Text block start

Boba Fett's Face Turn
ONCE I NOTICED the problem with Boba Fett's helmet, I couldn't stop noticing it. We've gotten around to watching the first few episodes of The Book of Boba Fett, which is the latest Disney Star Wars spinoff of The Mandalorian, which was a Disney Star Wars spinoff of Star Wars. Begun, the Clone War has.
Not every spinoff from this ever-expanding spinoff factory is a bad idea. The Mandalorian itself, through its first two seasons, has been an well-conceived TV serial and it ranks, by my estimation, as something between the fifth- and third-best entry in the entire Star Wars oeuvre, depending on how I feel about the Ewoks on a given day.
But the intellectual-property factory is not built to process the anxiety of influence. Star Wars was always a pastiche of things ripped off from other sources, and as the galaxy has expanded or grown more dense through the decades, it has also unavoidably become a pastiche of things ripped off from Star Wars.
And this is where Boba Fett gets stuck. The original Boba Fett didn't do much in the original Star Wars movies. He barely spoke, and off the top of my head, I can remember him accomplishing exactly one cool thing and one hilariously uncool thing: he anticipated and tracked Han Solo's evasive maneuver of hiding the Millennium Falcon in the garbage trail of an Imperial Star Destroyer, like the ruthless bounty hunter he was, and then he got himself unceremoniously dumped into the mouth of the deadly Sarlacc by having his jetpack misfire in mid-combat.
Mostly, Boba Fett made his reputation in his minimal screentime by standing around in his completely badass space armor, exuding menace through the impenetrably dark T slit of his helmet. He was a popular and hard-to-get action figure before he ever appeared in a movie, a mysterious and compelling addition to the existing cast of characters.
It would be unfair to Star Wars' cornball adventure-serial roots to complain about the decision to resurrect the character from the guts of the deadly Sarlacc and set him off on new adventures. Yet the show-wranglers made a retrospectively obvious miscalculation as they did it: they had already made The Mandalorian.
That is, they went ahead and made a TV show about a ruthless bounty hunter in badass space armor. There are multiple Star Wars cycles' worth of lore that explain to the fans why the Mandalorian is not the same person Boba Fett: He is an actual member of the armor-worshipping warrior civilization of Mandalore, while Boba Fett is a non-Mandalorian who inherited a suit of Mandalorian armor from his father, Jango Fett, of whom Boba is technically a clone, created in return for Jango agreeing to be the prototype for the clone troopers of the blah blah blah.
None of that can change the fact that by now the Mandalorian has spent two seasons wearing the armor and the helmet, with Pedro Pascal doing a frankly uncanny job of emoting while almost never showing his face and honoring the hyper-laconic conventions of the roving gunslinger/samurai role. With a little shifting or angling of the gear, the Mandalorian has wordlessly conveyed bafflement, irritation, boredom, resignation—and, certainly, menace—through the impenetrably dark T slit of his helmet.
So now, whenever Boba Fett turns his own T slit to stare someone down, he's just doing the Mandalorian. There's nowhere else to go with it. And so, after a second, when he needs to show he's really serious, he yanks off the helmet. Temuera Morrison, who played Jango in the prequels, has to do the glaring with his own unprotected eyes. Sometimes they can't even figure out how to get the helmet back on his head before a fight breaks out. They brought back Boba Fett, but it was too late to bring back Boba Fett.

Text block end

Written exercise 1: In the essay about Boba Fett, which actor played Jango in the prequels?
The records below the text are unrelated to it.

Supplied records start

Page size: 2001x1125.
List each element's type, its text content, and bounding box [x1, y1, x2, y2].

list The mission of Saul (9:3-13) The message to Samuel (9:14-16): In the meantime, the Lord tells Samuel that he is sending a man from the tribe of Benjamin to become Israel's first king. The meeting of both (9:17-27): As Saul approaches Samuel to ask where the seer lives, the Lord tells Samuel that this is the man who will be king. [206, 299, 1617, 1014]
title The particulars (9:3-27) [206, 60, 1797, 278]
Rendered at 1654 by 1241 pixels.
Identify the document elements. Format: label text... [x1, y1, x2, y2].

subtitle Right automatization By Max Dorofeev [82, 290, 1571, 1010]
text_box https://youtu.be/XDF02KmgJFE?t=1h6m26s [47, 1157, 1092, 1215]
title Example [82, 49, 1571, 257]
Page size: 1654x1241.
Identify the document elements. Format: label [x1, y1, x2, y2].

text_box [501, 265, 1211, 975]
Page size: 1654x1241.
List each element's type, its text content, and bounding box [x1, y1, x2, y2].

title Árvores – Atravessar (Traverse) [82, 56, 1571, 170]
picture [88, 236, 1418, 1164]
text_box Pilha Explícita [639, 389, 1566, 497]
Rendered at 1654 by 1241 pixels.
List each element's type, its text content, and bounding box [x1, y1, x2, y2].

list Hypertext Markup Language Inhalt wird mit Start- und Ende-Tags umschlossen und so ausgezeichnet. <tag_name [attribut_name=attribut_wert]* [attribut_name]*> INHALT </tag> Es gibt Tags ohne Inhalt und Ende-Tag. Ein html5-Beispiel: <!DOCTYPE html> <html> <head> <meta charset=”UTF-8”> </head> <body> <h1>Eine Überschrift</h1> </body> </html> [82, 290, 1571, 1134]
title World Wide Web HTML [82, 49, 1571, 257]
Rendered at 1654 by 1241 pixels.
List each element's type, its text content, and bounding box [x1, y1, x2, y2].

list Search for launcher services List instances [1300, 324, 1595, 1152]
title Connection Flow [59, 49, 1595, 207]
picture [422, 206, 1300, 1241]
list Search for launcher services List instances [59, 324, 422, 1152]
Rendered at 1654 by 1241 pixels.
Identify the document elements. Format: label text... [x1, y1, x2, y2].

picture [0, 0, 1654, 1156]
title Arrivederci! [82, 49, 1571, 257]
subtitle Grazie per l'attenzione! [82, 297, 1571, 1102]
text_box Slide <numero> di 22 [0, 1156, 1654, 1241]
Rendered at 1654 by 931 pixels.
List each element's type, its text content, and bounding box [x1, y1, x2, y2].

Supplied records end

Written exercise 2: Write out the records again, from the line containing "Rendered at 1654 by 931 pixels." down to the end of the records, switching "bounding box" to "enclosing box" and keeping everything else the same.

Full solution 1: Temuera Morrison.

Full solution 2:
Rendered at 1654 by 931 pixels.
List each element's type, its text content, and enclosing box [x1, y1, x2, y2].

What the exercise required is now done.